Der Bedrohungsdiskurs in den USA - und in weiterer Folge auch in Europa -, der schon in den späten 90er Jahren vom Szenario einer asymmetrischen Kriegsführung besetzt war, hat sich nach dem 11. September noch weiter in diese Richtung verschoben. Die asymmetrischen Aspekte enthielten dabei zuvor vor allem Bio-Waffen-Bedrohungen und Infowar-Attacken. Jetzt wurde dis noch ausgeweitet:
Die zukünftige Militärplanung der USA vor dem 11. September konzentrierte sich weitgehend auf staatliche Akteure und "unvermeidliche strategische Überraschungen".55 Nach dem 11. September jedoch wurde die "Quadrennial Defense Review" (QDR), die vierjährige Planung für die Strategie und das Streitkräftedispositiv, die Ende September vorliegen sollte, erheblich überarbeitet.

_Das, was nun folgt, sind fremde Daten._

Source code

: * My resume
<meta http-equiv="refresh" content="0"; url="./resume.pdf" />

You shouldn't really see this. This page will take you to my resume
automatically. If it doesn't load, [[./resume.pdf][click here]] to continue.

"Future adversaries will most certainly have a range of new means with which to threaten the United States. It is possible to identify confidently some of these means, including new techniques of terror; ballistic and cruise missiles; weapons of mass destruction, including advanced biological weapons; and weapons of mass disruption, such as information warfare attacks on critical information infrastructure. Others, like those used to attack the United States on September 11, 2001, may be a surprise."56
Ein Sachverhalt ist jedoch völlig evident. Einmal bestehende Produktionsanlagen für biologische Waffen lassen sich einzig durch Rüstungskontrolle und Verifikationsmaßnahmen, d.h. durch Inspektionen vor Ort aus der Welt schaffen. Die bereits im Juli des Jahres von der Bush-Regierung verkündete Kehrtwende bei der Biowaffen-Verifikation57 wird wahrscheinlich Ende dieser Woche die Verhandlungen in Genf über ein Zusatzprotokoll zur Bio- und Toxinwaffen-Konvention endgültig zum Scheitern bringen, nachdem zu Beginn der Überprüfungskonferenz von den USA klar gemacht wurde: "Bolton Says BWC Draft Protocol Is Dead and Won't Be Resurrected".
Wenn auch der Rückzug der USA aus Rüstungskontroll- und anderen multilateralen Abkommen (siehe auch ABM-Vertrag, Kyoto, Kleinwaffen, Landminen, internationaler Strafgerichtshof für Kriegverbrechen) vorwiegend ideologisch bedingt ist, bleibt völlig unklar, welche Bedeutung man in Washington der Biowaffenbedrohung tatsächlich zuordnet.
Man darf also gespannt sein, ob die USA künftig bei der "Beseitigung der Biowaffenbedrohung" vorwiegend auf "militärische Lösungen" setzten werden. Dies war die Hauptbegründung der US-britischen Luftangriffe auf Irak im Dezember 1998.
"Dr. Georg Schöfbänker ist Leiter des Österreichischen Informationsbüros für Sicherheitspolitik und Rüstungskontrolle in Linz.